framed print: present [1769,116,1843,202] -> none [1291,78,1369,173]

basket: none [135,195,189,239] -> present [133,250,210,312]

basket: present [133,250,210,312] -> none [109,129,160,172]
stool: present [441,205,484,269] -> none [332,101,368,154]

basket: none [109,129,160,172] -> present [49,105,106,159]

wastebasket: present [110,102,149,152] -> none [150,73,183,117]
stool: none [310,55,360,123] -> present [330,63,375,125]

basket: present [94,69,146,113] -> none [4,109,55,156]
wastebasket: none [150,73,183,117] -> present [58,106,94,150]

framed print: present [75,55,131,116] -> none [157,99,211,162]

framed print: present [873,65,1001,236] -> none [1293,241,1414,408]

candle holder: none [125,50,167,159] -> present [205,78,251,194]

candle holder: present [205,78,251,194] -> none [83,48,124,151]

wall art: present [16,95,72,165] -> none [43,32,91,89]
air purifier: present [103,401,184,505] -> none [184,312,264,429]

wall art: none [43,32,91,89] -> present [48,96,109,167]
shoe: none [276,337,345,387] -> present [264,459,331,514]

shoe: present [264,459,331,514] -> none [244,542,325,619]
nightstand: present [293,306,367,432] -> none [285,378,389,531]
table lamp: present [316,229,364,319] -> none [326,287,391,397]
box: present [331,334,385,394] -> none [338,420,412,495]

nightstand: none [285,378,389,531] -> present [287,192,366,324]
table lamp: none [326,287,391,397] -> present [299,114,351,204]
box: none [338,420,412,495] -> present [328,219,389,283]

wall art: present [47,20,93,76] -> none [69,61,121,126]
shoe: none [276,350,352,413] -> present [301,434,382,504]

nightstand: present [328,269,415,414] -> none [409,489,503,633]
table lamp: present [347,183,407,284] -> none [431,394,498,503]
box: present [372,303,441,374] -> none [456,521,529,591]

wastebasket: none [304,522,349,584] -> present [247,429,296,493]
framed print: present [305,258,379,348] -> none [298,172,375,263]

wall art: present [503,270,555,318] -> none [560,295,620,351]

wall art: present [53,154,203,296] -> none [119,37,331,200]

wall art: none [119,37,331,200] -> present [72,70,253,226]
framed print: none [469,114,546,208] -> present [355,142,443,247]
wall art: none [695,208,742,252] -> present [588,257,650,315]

#####

▸ **Task directions**:
All of the data shown above should be printed exactly as given.

▸ **Response**:
framed print: present [1769,116,1843,202] -> none [1291,78,1369,173]

basket: none [135,195,189,239] -> present [133,250,210,312]

basket: present [133,250,210,312] -> none [109,129,160,172]
stool: present [441,205,484,269] -> none [332,101,368,154]

basket: none [109,129,160,172] -> present [49,105,106,159]

wastebasket: present [110,102,149,152] -> none [150,73,183,117]
stool: none [310,55,360,123] -> present [330,63,375,125]

basket: present [94,69,146,113] -> none [4,109,55,156]
wastebasket: none [150,73,183,117] -> present [58,106,94,150]

framed print: present [75,55,131,116] -> none [157,99,211,162]

framed print: present [873,65,1001,236] -> none [1293,241,1414,408]

candle holder: none [125,50,167,159] -> present [205,78,251,194]

candle holder: present [205,78,251,194] -> none [83,48,124,151]

wall art: present [16,95,72,165] -> none [43,32,91,89]
air purifier: present [103,401,184,505] -> none [184,312,264,429]

wall art: none [43,32,91,89] -> present [48,96,109,167]
shoe: none [276,337,345,387] -> present [264,459,331,514]

shoe: present [264,459,331,514] -> none [244,542,325,619]
nightstand: present [293,306,367,432] -> none [285,378,389,531]
table lamp: present [316,229,364,319] -> none [326,287,391,397]
box: present [331,334,385,394] -> none [338,420,412,495]

nightstand: none [285,378,389,531] -> present [287,192,366,324]
table lamp: none [326,287,391,397] -> present [299,114,351,204]
box: none [338,420,412,495] -> present [328,219,389,283]

wall art: present [47,20,93,76] -> none [69,61,121,126]
shoe: none [276,350,352,413] -> present [301,434,382,504]

nightstand: present [328,269,415,414] -> none [409,489,503,633]
table lamp: present [347,183,407,284] -> none [431,394,498,503]
box: present [372,303,441,374] -> none [456,521,529,591]

wastebasket: none [304,522,349,584] -> present [247,429,296,493]
framed print: present [305,258,379,348] -> none [298,172,375,263]

wall art: present [503,270,555,318] -> none [560,295,620,351]

wall art: present [53,154,203,296] -> none [119,37,331,200]

wall art: none [119,37,331,200] -> present [72,70,253,226]
framed print: none [469,114,546,208] -> present [355,142,443,247]
wall art: none [695,208,742,252] -> present [588,257,650,315]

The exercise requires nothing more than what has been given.